Experiencing the Future of Shure

Experiencing the Future of Shure

Since its founding in 1925, Shure has been a staple in professional audio. The company is known for producing high-quality performance microphones and a variety of solutions that deliver a great audio experience—and the company ensures that quality is also applied to its business applications. To show off the latest products it has created for business meeting spaces, Shure set about creating a state-of-the-art demo facility that reflects the modern workplace.

“We wanted to establish a facility where anybody would be envious of the technology represented in our boardrooms and conference rooms,” said Rick Renner, director of professional audio, Shure.

The Shure Experience Center in the Chicago City Center is the result of that goal, a destination where visitors can experience Shure products and other collaboration tools within working rooms designed for the corporate enterprise.

So that Shure could demonstrate those solutions, AVI-SPL—number one onSCN's 2017 Top 50 integrators—was entrusted with integrating them on time and on budget, while making sure the result met all the needs of the project’s key stakeholders.

Exploring Solutions

The Shure Experience Center has two sides: one for its own personnel, including sales and marketing staff, and one for the guest experience. Those customers include architects, consultants, AV vendors, and the end users looking to evaluate Shure’s products in a working environment.

Shure's huddle rooms showcase the company's products in a real-life scenario.

Shure's huddle rooms showcase the company's products in a real-life scenario.

Visitors explore solutions within four areas—huddle room, conference room, boardroom, and training space—all of them based on Shure’s global standards. Staff and guests can hear the quality of Shure products and experience the collaborative solutions of trusted vendors like Cisco, Biamp, and Christie within meeting rooms that are highly automated and driven by control systems that make it easy to run those spaces for various uses.

Front and center are Shure’s audio products, including its Microflex microphones and IntelliMix P300 processor. The P300 has all the functionality for digital signal processing—including audio processing and echo cancelling for all room mics—in one compact unit that fits behind a display or below a table.
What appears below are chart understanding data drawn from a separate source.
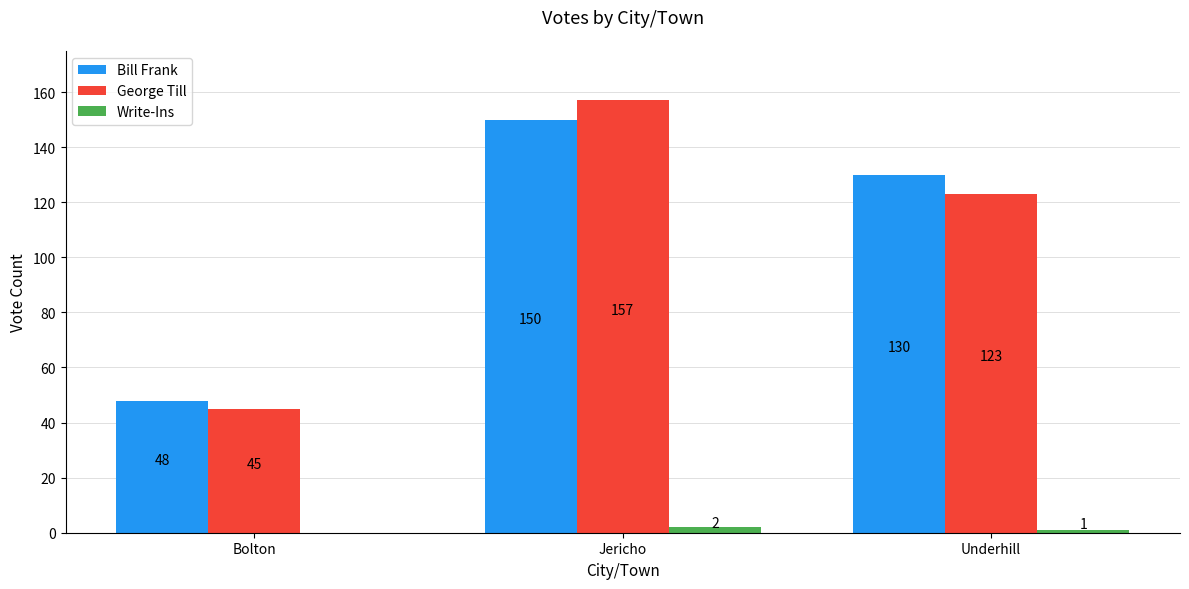

What is the sum of all George Till values?

325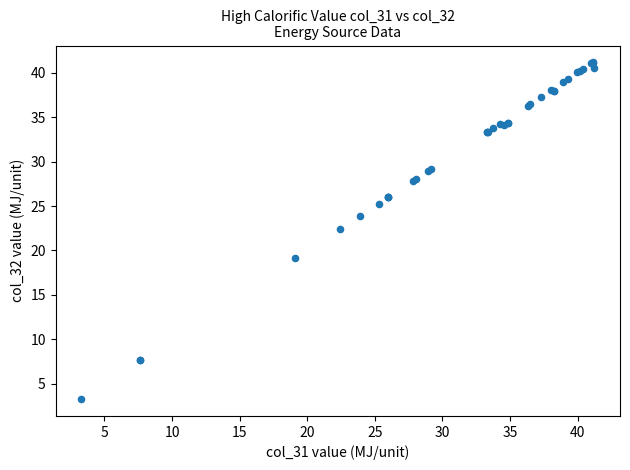

What Y value in the scatter plot is closest to 22?

22.4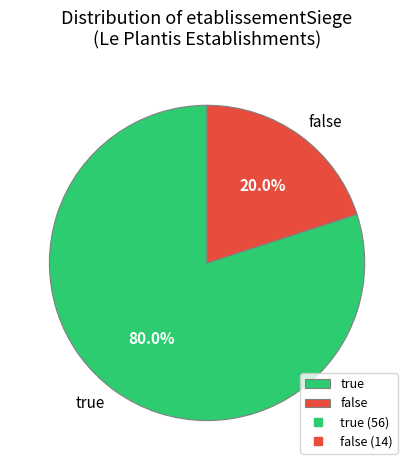

To the nearest percent, what is the difference between the largest and smallest slice percentages?

60%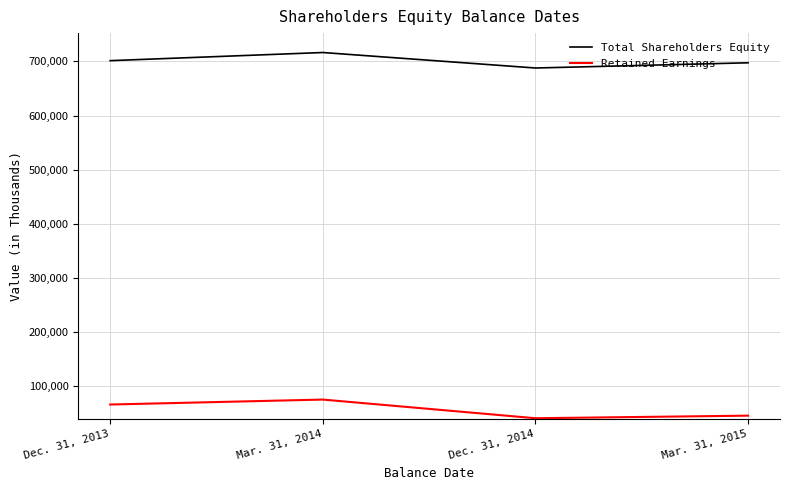

Which series has the widest spread of values?

Retained Earnings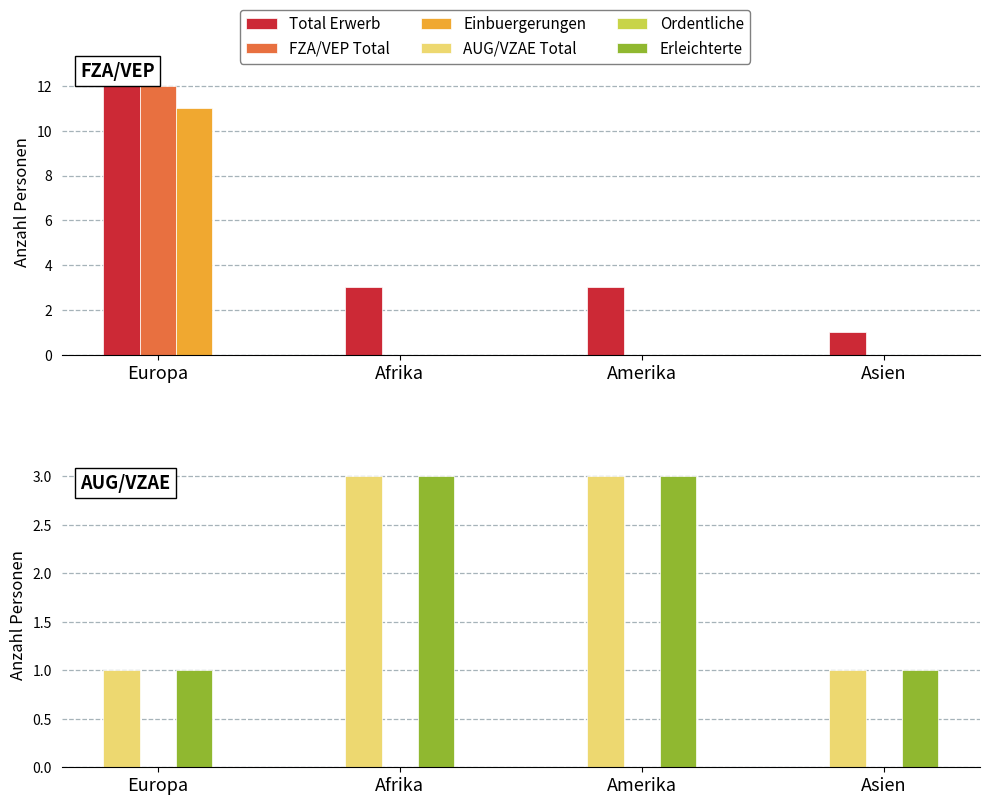

What position from the left is Europa?

1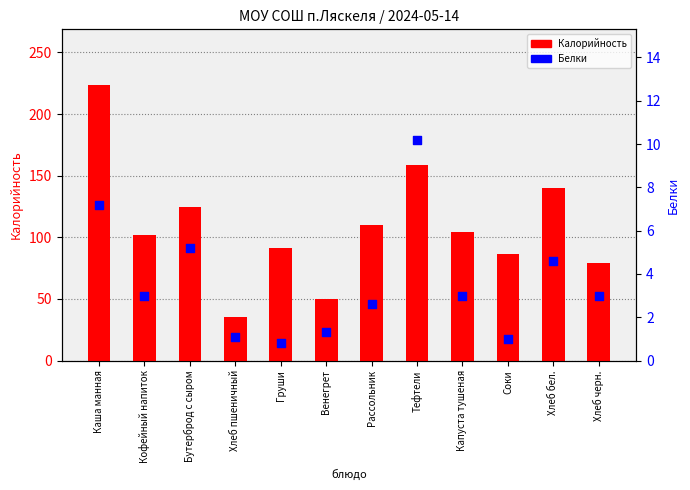

Which series has the largest Y range (max minus min)?

Калорийность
Cisco solutions are the basis for Shure’s unified communications platform. Throughout the center, participants can video conference and share content with remote and in-room participants. For BYOD collaboration sessions, they use the Christie Brio presentation system, which supports wireless sharing of content from laptops, tablets, and iPhones to the displays.
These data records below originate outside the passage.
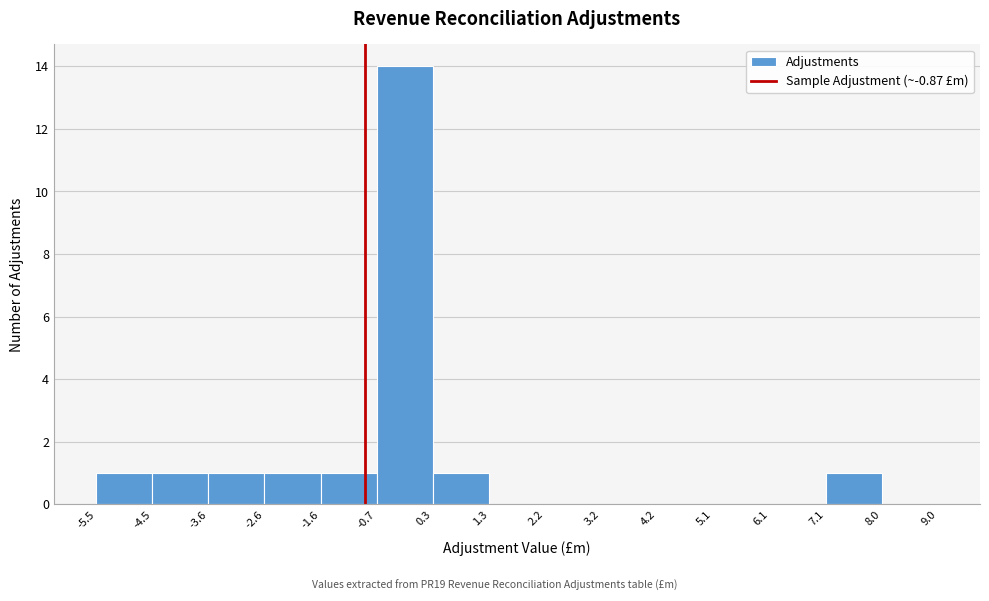

Reading left to right, transcribe this chart: for each bar, give the range it covers on the x-axis and its height. The values are not printed on the chart, so give them approximately, as read against the axis.

-5.5 to -4.5: 1
-4.5 to -3.6: 1
-3.6 to -2.6: 1
-2.6 to -1.6: 1
-1.6 to -0.7: 1
-0.7 to 0.3: 14
0.3 to 1.3: 1
1.3 to 2.2: 0
2.2 to 3.2: 0
3.2 to 4.2: 0
4.2 to 5.1: 0
5.1 to 6.1: 0
6.1 to 7.1: 0
7.1 to 8.0: 1
8.0 to 9.0: 0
Shure's training room helps staff learn about new products.

Shure's training room helps staff learn about new products.

In the training room, where staff can learn about new products, Biamp Tesira handles the networked distribution of audio and video sources. Cisco video conferencing works in conjunction with camera tracking that responds to the audio of the Shure microphones to focus on speaking audience members.

Many of the solutions in these demo areas can also be found in the Hub, a versatile open space where staff and guests come together for informal meetings and functions. There, presenters can connect laptops to displays to present material, have open collaboration sessions, and host impromptu demos.

To complete these ambitious spaces in time for the center’s opening in early 2018, the AVI-SPL team was committed to open communication and long evenings and weekends. “They gave us daily and weekly updates, and they were often proactive in heading off issues that could arise,” said Dave Feldman, Shure AV engineering and IT executive. “They would do whatever it took to get the job done during that day.”

Rave Reviews

In the few months it’s been open, the Shure Experience Center has welcomed a variety of customers to see, hear, and test products in areas that reflect the spaces where they want to integrate audio and other collaborative solutions. Shure facilitates this discovery through demos for end users at the enterprise level as well as for those who would integrate or recommend products and systems. “We’ve had rave reviews from people that have come through,” said Renner.

Throughout these spaces, guests experience the differences among the Shure microphones, so they can see what makes sense in their environment. The Microflex Wireless, Microflex MXA910 ceiling arrays and MXA310 table arrays demonstrate their ability to pick up every speaker at a conference table and provide 360-degree coverage of the participants.

“They can come in with an idea of what they’re looking for, and we can show them how it’s going to perform within their space,” said Kevin Smith, Shure director of integrated systems.

As for the staff, they quickly took to their new home since the spaces are standardized on solutions used throughout Shure offices. “They were very comfortable and productive from day one,” added Feldman.

During the center’s opening ceremony, which was held in the Hub, the digital signage, presentation system, and overhead voice reinforcement blended seamlessly together. For the first three weeks of the Shure Experience Center’s opening, an onsite AVI-SPL tech assisted with training, helped kick-off meetings, and was available to troubleshoot any issues.

Through AVI-SPL, the property management firm, contractor, AV consultant, and its own team, Shure dedicated itself to ensuring that this new experience center would be a success. “The main thing that impressed me about working with AVI-SPL was their openness to ideas and understanding what our employees were comfortable with,” concluded Feldman. “Working with AVI-SPL was a true collaborative effort.”